As described above, according to the present invention, a drive device using a plurality of analog switches is provided with analog switches that are always non-conductive, and the analog switches are configured to cancel each other's leakage currents, so that the analog switches operate with high precision. This has the effect of providing a switch drive device.

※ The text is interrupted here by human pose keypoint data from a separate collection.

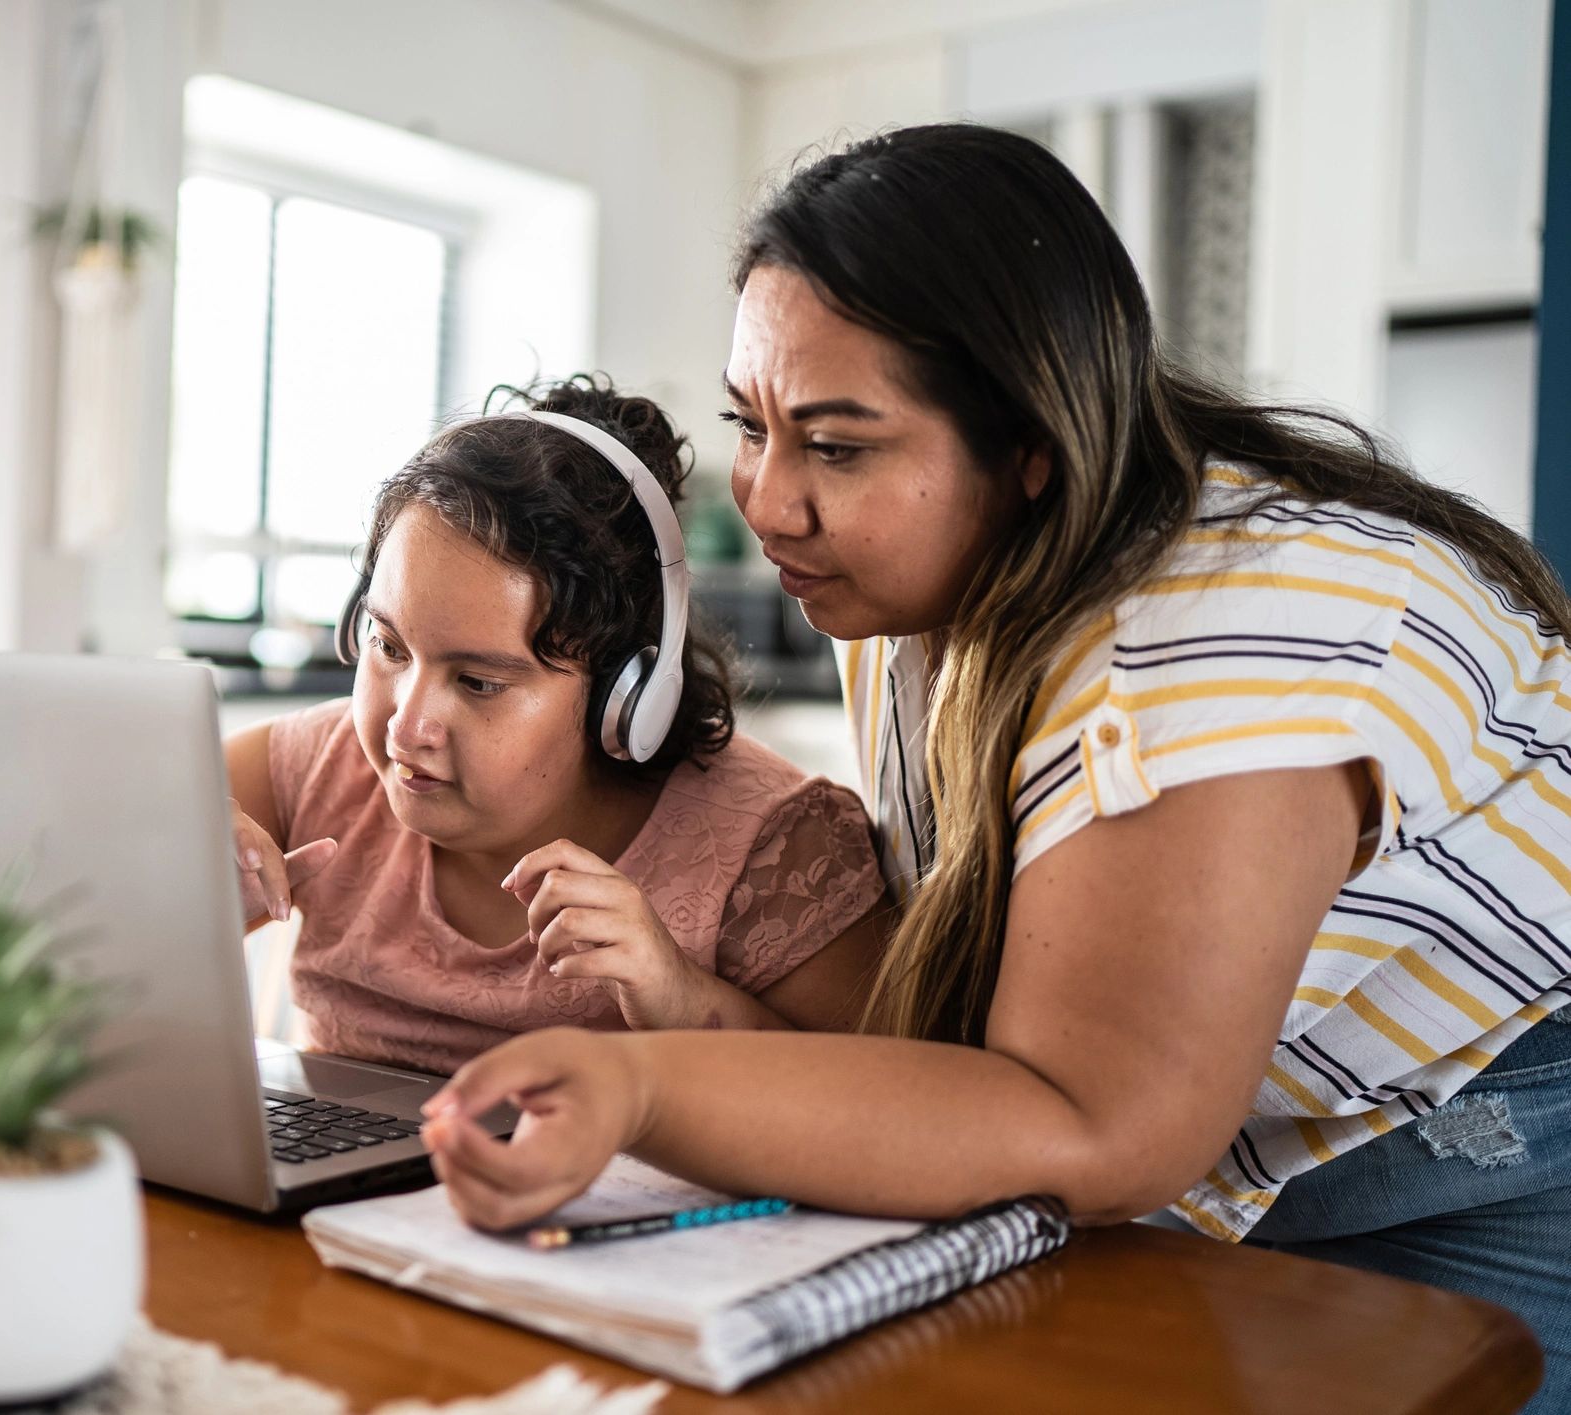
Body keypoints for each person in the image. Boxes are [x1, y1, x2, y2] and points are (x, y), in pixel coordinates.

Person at [417, 127, 1571, 1408]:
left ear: (1030, 443)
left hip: (1491, 1148)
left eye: (840, 446)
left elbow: (1092, 1124)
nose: (772, 500)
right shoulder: (911, 579)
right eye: (752, 424)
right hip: (1237, 1149)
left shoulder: (1223, 637)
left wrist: (642, 1084)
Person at [224, 376, 887, 1078]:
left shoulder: (782, 848)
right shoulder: (318, 766)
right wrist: (174, 902)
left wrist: (680, 996)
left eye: (478, 681)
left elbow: (875, 1106)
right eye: (389, 646)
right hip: (332, 1189)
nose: (407, 726)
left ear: (625, 697)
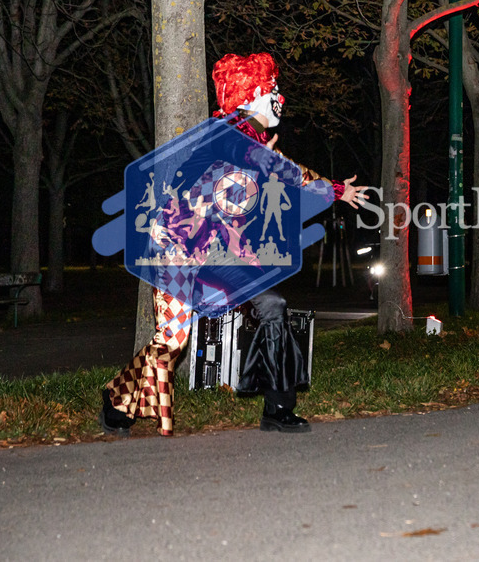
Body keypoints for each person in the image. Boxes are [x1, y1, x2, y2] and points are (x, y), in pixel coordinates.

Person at [99, 52, 367, 437]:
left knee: (272, 305)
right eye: (273, 89)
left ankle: (278, 408)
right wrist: (329, 186)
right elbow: (272, 166)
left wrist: (326, 188)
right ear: (253, 94)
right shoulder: (228, 131)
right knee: (172, 342)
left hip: (216, 251)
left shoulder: (252, 139)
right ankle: (117, 402)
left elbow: (272, 176)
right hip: (176, 248)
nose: (280, 97)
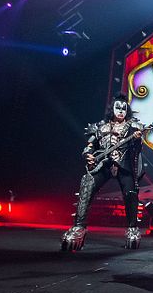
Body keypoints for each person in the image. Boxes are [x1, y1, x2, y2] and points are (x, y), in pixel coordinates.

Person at [62, 94, 145, 251]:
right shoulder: (100, 127)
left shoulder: (134, 127)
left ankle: (132, 229)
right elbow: (89, 146)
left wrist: (137, 140)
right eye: (118, 108)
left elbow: (137, 149)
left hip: (124, 165)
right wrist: (88, 155)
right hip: (103, 164)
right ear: (112, 109)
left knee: (131, 193)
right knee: (87, 183)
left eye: (123, 108)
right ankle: (79, 227)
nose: (120, 111)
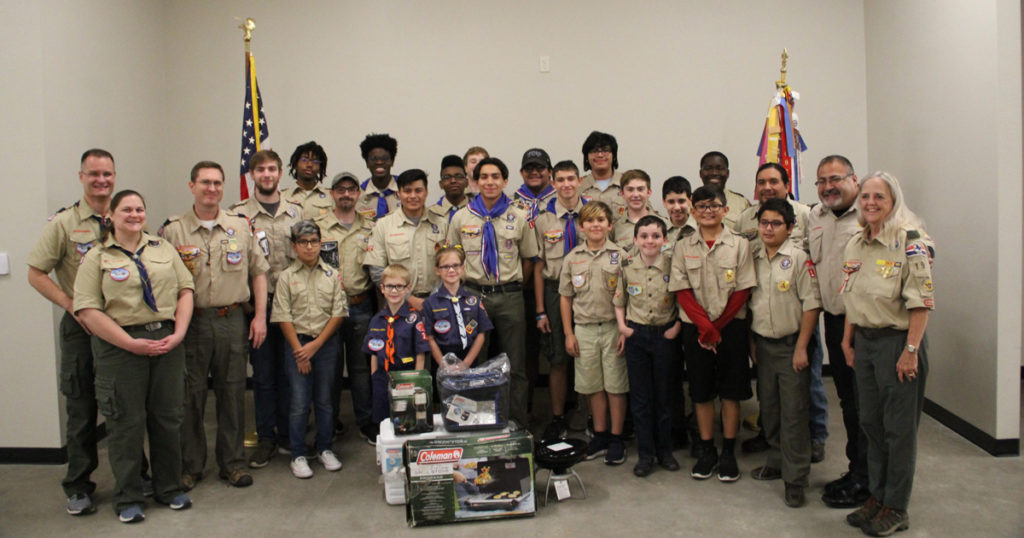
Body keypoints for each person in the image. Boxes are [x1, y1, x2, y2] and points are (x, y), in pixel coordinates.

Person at [73, 189, 195, 523]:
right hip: (120, 347)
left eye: (140, 208)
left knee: (168, 418)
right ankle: (128, 496)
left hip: (166, 339)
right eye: (126, 209)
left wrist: (179, 332)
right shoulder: (96, 257)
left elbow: (186, 290)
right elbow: (86, 310)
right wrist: (130, 343)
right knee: (125, 423)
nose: (135, 214)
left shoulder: (162, 248)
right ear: (111, 215)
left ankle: (168, 488)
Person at [160, 161, 270, 489]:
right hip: (191, 323)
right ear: (191, 186)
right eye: (205, 182)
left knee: (233, 393)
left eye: (217, 183)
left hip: (231, 320)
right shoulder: (172, 230)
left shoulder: (240, 225)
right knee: (189, 396)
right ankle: (190, 466)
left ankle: (233, 463)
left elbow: (259, 272)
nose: (212, 189)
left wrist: (260, 316)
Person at [840, 172, 934, 536]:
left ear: (893, 200)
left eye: (879, 196)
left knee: (899, 431)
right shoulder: (857, 243)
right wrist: (848, 342)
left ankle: (896, 506)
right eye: (865, 196)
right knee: (871, 425)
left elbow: (921, 304)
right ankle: (877, 497)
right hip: (864, 342)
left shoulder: (910, 242)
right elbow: (852, 295)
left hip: (898, 343)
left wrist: (910, 351)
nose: (870, 203)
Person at [27, 149, 118, 515]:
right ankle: (79, 484)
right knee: (82, 408)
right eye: (94, 174)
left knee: (125, 408)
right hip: (81, 328)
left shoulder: (127, 216)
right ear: (81, 176)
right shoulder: (63, 224)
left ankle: (135, 473)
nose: (101, 180)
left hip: (119, 327)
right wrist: (70, 304)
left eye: (107, 174)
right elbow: (35, 272)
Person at [733, 163, 824, 462]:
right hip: (763, 334)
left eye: (774, 180)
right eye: (762, 182)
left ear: (787, 184)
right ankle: (775, 450)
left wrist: (801, 345)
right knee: (769, 401)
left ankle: (811, 444)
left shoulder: (806, 216)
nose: (767, 186)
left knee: (802, 397)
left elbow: (812, 297)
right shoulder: (747, 224)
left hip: (794, 326)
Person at [669, 185, 755, 482]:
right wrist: (705, 327)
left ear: (726, 210)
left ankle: (728, 451)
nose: (708, 211)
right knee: (702, 392)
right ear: (692, 211)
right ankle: (707, 449)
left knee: (731, 393)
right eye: (702, 206)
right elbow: (681, 289)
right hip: (696, 329)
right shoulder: (683, 245)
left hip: (730, 328)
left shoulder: (740, 244)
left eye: (714, 205)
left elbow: (743, 289)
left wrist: (716, 328)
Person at [447, 157, 540, 427]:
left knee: (515, 363)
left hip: (510, 296)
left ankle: (515, 421)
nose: (490, 182)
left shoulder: (519, 216)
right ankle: (478, 421)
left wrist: (511, 285)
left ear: (505, 181)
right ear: (475, 181)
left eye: (496, 176)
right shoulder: (461, 217)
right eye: (484, 177)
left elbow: (529, 258)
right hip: (474, 296)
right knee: (475, 362)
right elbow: (453, 258)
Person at [746, 198, 822, 508]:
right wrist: (752, 346)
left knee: (794, 414)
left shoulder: (800, 259)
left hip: (792, 347)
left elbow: (812, 304)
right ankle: (776, 462)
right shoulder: (752, 257)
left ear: (790, 228)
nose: (768, 228)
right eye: (764, 222)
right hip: (763, 346)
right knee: (771, 409)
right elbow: (750, 304)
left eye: (776, 223)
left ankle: (796, 478)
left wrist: (803, 347)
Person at [230, 150, 302, 469]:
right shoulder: (237, 215)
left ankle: (288, 434)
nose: (267, 174)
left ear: (280, 172)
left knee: (290, 372)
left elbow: (306, 257)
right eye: (260, 169)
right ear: (252, 175)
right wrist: (248, 304)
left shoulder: (296, 213)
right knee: (263, 375)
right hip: (256, 305)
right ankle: (266, 438)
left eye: (272, 168)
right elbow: (236, 262)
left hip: (290, 306)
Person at [808, 155, 871, 508]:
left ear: (854, 180)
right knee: (848, 401)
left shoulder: (869, 213)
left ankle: (869, 478)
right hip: (834, 321)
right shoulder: (815, 217)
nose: (828, 186)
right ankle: (857, 470)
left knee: (867, 405)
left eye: (835, 179)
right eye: (821, 181)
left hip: (865, 325)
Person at [271, 221, 348, 479]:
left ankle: (324, 448)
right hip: (297, 346)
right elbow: (283, 316)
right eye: (303, 242)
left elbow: (338, 313)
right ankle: (298, 454)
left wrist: (315, 346)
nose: (309, 246)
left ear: (320, 243)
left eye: (314, 241)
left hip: (325, 345)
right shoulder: (286, 277)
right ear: (294, 247)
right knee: (299, 403)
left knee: (325, 401)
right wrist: (300, 351)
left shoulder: (332, 275)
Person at [559, 202, 628, 465]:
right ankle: (599, 435)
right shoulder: (573, 258)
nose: (595, 225)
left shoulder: (621, 256)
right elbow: (566, 298)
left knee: (616, 385)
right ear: (581, 227)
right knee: (593, 386)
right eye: (589, 221)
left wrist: (624, 330)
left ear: (610, 225)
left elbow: (628, 296)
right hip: (584, 330)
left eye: (601, 220)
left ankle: (616, 437)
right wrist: (568, 333)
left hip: (613, 328)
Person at [613, 215, 681, 476]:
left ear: (665, 240)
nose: (649, 241)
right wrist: (623, 327)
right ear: (635, 240)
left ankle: (665, 451)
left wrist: (676, 328)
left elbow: (682, 297)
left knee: (664, 397)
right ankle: (645, 454)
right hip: (637, 336)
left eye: (655, 236)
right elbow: (619, 299)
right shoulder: (628, 266)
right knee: (640, 398)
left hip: (665, 335)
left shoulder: (672, 265)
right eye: (644, 236)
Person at [317, 172, 377, 444]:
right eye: (340, 189)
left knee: (361, 368)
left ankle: (366, 421)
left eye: (351, 189)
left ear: (358, 194)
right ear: (332, 194)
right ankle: (329, 423)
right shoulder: (318, 226)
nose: (346, 194)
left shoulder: (371, 227)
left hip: (360, 304)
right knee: (329, 369)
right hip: (326, 309)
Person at [533, 160, 586, 441]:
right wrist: (540, 310)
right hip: (554, 292)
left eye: (571, 179)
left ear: (580, 181)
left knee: (587, 354)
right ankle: (557, 417)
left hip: (589, 292)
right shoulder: (543, 218)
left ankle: (584, 415)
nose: (566, 185)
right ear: (553, 183)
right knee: (557, 356)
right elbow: (540, 266)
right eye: (561, 180)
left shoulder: (593, 213)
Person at [364, 168, 448, 311]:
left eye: (418, 190)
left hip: (437, 301)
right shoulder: (383, 225)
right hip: (398, 303)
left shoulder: (441, 224)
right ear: (398, 193)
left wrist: (434, 297)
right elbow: (377, 271)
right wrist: (409, 297)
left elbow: (450, 265)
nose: (413, 196)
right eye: (407, 191)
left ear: (426, 192)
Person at [363, 264, 430, 433]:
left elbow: (420, 353)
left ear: (407, 289)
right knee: (383, 421)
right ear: (382, 289)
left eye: (399, 286)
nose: (394, 291)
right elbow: (373, 352)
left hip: (406, 375)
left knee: (407, 417)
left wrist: (416, 380)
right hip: (382, 377)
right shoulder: (377, 320)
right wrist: (374, 376)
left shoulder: (414, 318)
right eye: (390, 286)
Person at [422, 246, 493, 365]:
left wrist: (466, 363)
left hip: (470, 358)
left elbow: (481, 334)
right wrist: (443, 365)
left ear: (463, 268)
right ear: (437, 270)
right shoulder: (430, 303)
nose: (451, 270)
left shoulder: (474, 301)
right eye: (445, 266)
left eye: (455, 265)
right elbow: (430, 338)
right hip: (441, 358)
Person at [611, 169, 666, 249]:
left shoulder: (664, 224)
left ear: (649, 192)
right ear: (622, 193)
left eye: (640, 189)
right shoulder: (615, 228)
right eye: (630, 189)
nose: (636, 195)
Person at [282, 141, 333, 219]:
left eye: (315, 161)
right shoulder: (283, 196)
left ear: (320, 167)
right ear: (295, 164)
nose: (309, 165)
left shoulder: (331, 197)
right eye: (304, 160)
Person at [698, 151, 749, 229]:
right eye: (708, 168)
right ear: (701, 173)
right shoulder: (688, 203)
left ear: (727, 173)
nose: (714, 173)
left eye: (720, 169)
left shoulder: (742, 203)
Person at [356, 133, 400, 220]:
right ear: (367, 163)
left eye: (385, 158)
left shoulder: (406, 191)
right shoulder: (357, 195)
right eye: (373, 159)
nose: (379, 162)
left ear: (392, 161)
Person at [579, 131, 625, 211]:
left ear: (614, 155)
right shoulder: (578, 186)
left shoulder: (627, 182)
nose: (600, 155)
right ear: (587, 157)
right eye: (594, 151)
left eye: (605, 150)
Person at [429, 155, 471, 222]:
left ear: (467, 182)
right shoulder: (430, 213)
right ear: (441, 184)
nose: (453, 181)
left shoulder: (477, 210)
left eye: (458, 176)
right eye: (447, 177)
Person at [663, 176, 697, 245]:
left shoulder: (701, 230)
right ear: (664, 202)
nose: (677, 207)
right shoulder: (659, 231)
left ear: (690, 201)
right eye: (671, 202)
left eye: (681, 201)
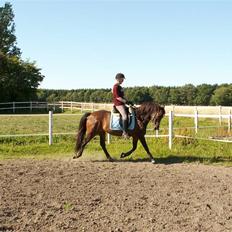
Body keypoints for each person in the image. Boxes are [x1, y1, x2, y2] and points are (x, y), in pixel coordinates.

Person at [112, 73, 130, 139]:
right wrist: (126, 101)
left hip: (122, 103)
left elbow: (122, 96)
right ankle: (124, 133)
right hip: (118, 104)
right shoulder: (115, 87)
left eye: (123, 79)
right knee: (125, 116)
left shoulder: (120, 87)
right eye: (122, 79)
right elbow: (118, 97)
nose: (123, 80)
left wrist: (128, 101)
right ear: (118, 79)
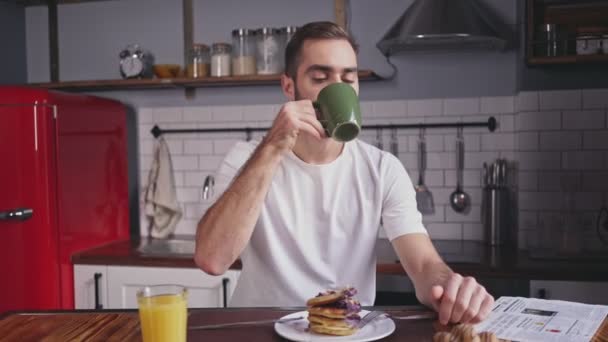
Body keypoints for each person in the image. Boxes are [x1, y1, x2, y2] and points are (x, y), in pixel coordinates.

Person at [195, 21, 494, 325]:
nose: (336, 89)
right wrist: (272, 147)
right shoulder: (246, 159)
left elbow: (423, 264)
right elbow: (212, 259)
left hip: (346, 331)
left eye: (347, 79)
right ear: (289, 86)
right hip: (259, 328)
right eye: (321, 77)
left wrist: (450, 287)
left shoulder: (382, 169)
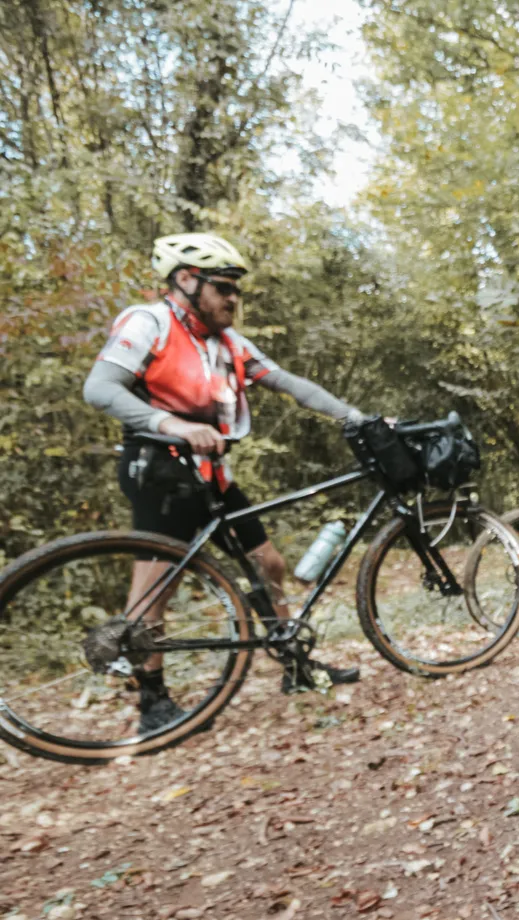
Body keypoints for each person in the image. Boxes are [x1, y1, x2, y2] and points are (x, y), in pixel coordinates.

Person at [83, 232, 363, 732]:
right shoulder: (149, 322)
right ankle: (153, 702)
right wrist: (174, 424)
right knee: (155, 588)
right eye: (222, 286)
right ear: (185, 281)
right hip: (159, 469)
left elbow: (289, 383)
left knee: (267, 562)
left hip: (211, 473)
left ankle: (295, 664)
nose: (233, 298)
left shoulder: (226, 342)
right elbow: (100, 388)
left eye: (236, 288)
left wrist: (355, 417)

[Brief explanation of drawings]

Fig. 1 is a configuration diagram showing a conventional analog switch drive device, Fig. 2 is an equivalent circuit diagram of the analog switch, Fig. 3 is a timing chart of the analog switch drive device shown in Fig. 1, and Fig. 4 is a diagram showing the structure of the analog switch drive device according to the present invention. FIG. 5 is a block diagram showing one implementation of such an analog switch driving device, and is an equivalent circuit diagram showing potential rise due to leakage current. In the figure, 1, 3, 5 are analog switches,
9 is a power supply terminal, 12 is a DC amplifier circuit, 35 is a non-conducting analog switch, and 40 is a capacitor.
In addition, in the figures, the same reference numerals indicate the same or equivalent parts.

Claims (1)

[Scope of Claims] 1. In a device in which a plurality of analog switches are connected in parallel to the same power source and conduction is selectively controlled, a non-conducting analog switch to which the above power supply voltage is applied is provided, and a non-conducting analog switch to which the above power supply voltage is applied is provided, An analog switch driving device characterized in that the voltage generated by the leakage current of the non-selected portion of the switch is offset by the voltage generated by the leakage current of the non-conducting analog switch. 2 The multiple analog switches and non-conducting analog switches are of the same structure, and the leakage current of the non-conducting analog switches is amplified by the number of non-selected analog switches among the multiple analog switches. An analog switch driving device according to claim 1.